In the Q&A period following the talks, much of the discussion turned to reliability of ONL diagnoses.

“Misdiagnosis is a huge problem. That’s my experience: People who are referred to me with optic neuritis often don’t have optic neuritis,” said comoderator Wallace Brownlee, MBChB, PhD, a consultant neurologist at Cleveland Clinic London. Misha Pless, MD, spoke up from the audience to second that. “I’m delighted that the optic nerve will finally get a place at the table. I’ve been practicing neuro-ophthalmology and I have also [been] an MS doctor for about 25 years. What I see here in this fantastic discussion is that a lot of neurologists are going to be – I hate to use the word ‘misled’ – into relying on technology like OCT, VEP, and MRI to make the diagnosis. I will submit to this panel that that will lead to a number of MS misdiagnoses because I have been doing this for 25 years and the number of patients that I’ve received with rule-out optic neuritis that had macular disease, optical changes, or corneal abrasions are too numerous to count. If you’re going to add optic neuritis in the list of criteria [for MS], you definitely have to have a little asterisk in my opinion and say, ‘with prior blessing from an ophthalmologist to rule out ocular disease,’ because I don’t know any neurologist that knows how to look in the back of the eye, and I don’t know any neurologist that has an OCT in their office,” said Dr. Pless, professor of ophthalmology and a neurologist at Mayo Clinic in Jacksonville, Fla.
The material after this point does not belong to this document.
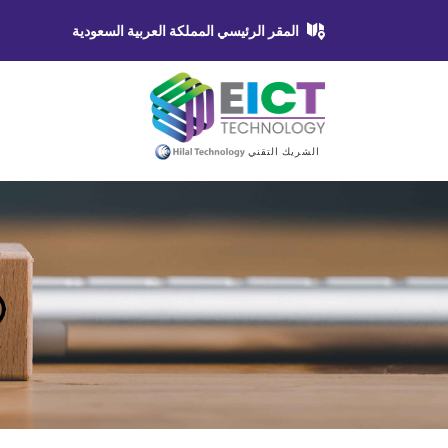
المقر الرئيسي المملكة العربية السعودية
الشريك التقني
The panelists generally agreed with his point, although the hot mic picked up when one panelist whispered to another, ‘I have one,’ referring to an office OCT. “Using OCT in that regard, but also collaborating with your neuro-ophthalmologist and ophthalmologist is critical,” said Dr. Balcer.

Dr. Barkhof has financial relationships with Biogen, Merck, Roche, EISAI, Prothena, IXICO, Jansen, Combinostics, Novartis, GE, Queen Square, and Analytics. Dr. Vidal-Jordana has financial relationships with Roche, Novartis, Merck, and Sanofi. Dr. Balcer has no relevant financial disclosures. Dr. Brownlee has financial relationships with Biogen, Celgene, Merck, Mylan, Novartis, Roche, and Sanofi.